Furthermore, the vehicular lamp 10 makes it possible to reduce the
function required for the projection lens in each unit, improve the
flexibility of the shape of each projection lens on the projection
surface viewed from the front side in the optical axis direction,
and obtain a more sophisticated appearance.
[0070] In the vehicular lamp 10, either of the condensing upper
emitting unit and the condensing lower emitting unit includes two
pairs of a light source and a lens, and either of the diffusion
upper emitting unit 42 and the diffusion lower emitting unit 41
includes two pairs of a light source and a lens. Therefore, the
vehicular lamp 10 may form the cutoff line Cl with a simple
configuration and set the brightness distribution and the shape in
a more detailed manner in the formed pattern.

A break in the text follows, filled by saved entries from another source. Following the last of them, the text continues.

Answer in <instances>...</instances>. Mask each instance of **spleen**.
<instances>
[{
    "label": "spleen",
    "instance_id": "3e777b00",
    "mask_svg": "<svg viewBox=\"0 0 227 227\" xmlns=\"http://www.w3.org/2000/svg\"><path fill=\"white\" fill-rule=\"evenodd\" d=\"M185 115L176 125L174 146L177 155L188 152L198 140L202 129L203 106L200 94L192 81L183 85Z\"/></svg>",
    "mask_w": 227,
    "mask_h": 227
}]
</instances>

[0071] In the vehicular lamp 10, the condensing shade (23, 33) is
provided between the condensing upper emitting unit and the
condensing lower emitting unit on the front side thereof in the
optical axis direction, and the diffusion shade 43 is provided
between the diffusion upper emitting unit 42 and the diffusion
lower emitting unit 41 on the front side thereof in the optical
axis direction. Therefore, the vehicular lamp 10 may use a simple
configuration to properly set the upper limit position (including
the cutoff line Cl) of each lower pattern of the condensing light
distribution pattern 60 and the diffusion light distribution
pattern 70 and form the appropriate passing light distribution
pattern LP.
[0072] In the vehicular lamp 10, the condensing projection lenses
and the diffusion projection lens 44 are formed as a cylindrical
lens having a refractive power exclusively in the vertical
direction (the direction in which the condensing oblique projection
lens 24 has a refractive power is tilted with respect to the
vertical direction as described above according to the first
embodiment). Therefore, the vehicular lamp 10 makes it possible to
adjust the size of the formed pattern in the vertical direction by
using each projection lens and therefore simplify the optical
design for forming a pattern by each emitting unit.

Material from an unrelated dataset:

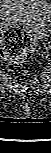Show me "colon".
Wrapping results in <instances>:
<instances>
[{"instance_id":"obj_1","label":"colon","mask_w":51,"mask_h":153,"mask_svg":"<svg viewBox=\"0 0 51 153\" xmlns=\"http://www.w3.org/2000/svg\"><path fill=\"white\" fill-rule=\"evenodd\" d=\"M34 34L24 26L15 22L4 25L2 31L1 54L6 61L23 63L28 60L35 50Z\"/></svg>"}]
</instances>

[0073] In the vehicular lamp 10, the condensing projection lenses
and the diffusion projection lens 44 have shapes identical to one
another on the projection surface viewed from the front side in the
optical axis direction. Therefore, the vehicular lamp 10 has the
same external appearance of the units (12 (14, 15), 13) having
different functions and a sophisticated appearance.
[0074] Thus, the vehicular lamp 10 according to the first
embodiment, which is the vehicular lamp 10 according to the present
disclosure, may switch between the passing light distribution
pattern LP and the traveling light distribution pattern HP while
preventing an increase in size and weight.
[0075] Although the vehicular lamp according to the present
disclosure is described above based on the first embodiment, a
specific configuration is not limited to the first embodiment, and
modifications, additions, and the like, may be made to the design
without departing from the gist of the invention according to the
scope of patent claims.
[0076] According to the first embodiment, the condensing projection
lenses (24, 34) and the diffusion projection lens 44 are formed as
a cylindrical lens. However, the vehicular lamp 10 is not limited
to the configuration according to the first embodiment as long as
the light emitted from each emitting unit (21, 22, 31, 32, 41, 42)
is projected to the front side in the optical axis direction.
According to another example, for example, the configuration
illustrated in FIG. 11 may be used. Although FIG. 11 illustrates,
for example, a state where a condensing oblique projection lens
24A, which is used instead of the condensing oblique unit 14, is
viewed in the vertical direction, the same configuration may be
used for the condensing horizontal projection lens 34 used in the
condensing horizontal unit 15 or the diffusion projection lens 44
used in the diffusion unit 13. It is assumed that an exit surface
24a of the condensing oblique projection lens 24A on the front side
in the optical axis direction has a refractive power exclusively in
the vertical direction, an entrance surface 24b thereof on the rear
side in the optical axis direction has a refractive power
exclusively in the horizontal direction, and the condensing oblique
projection lens 24A is tilted in the same manner as the condensing
oblique projection lens 24 according to the first embodiment.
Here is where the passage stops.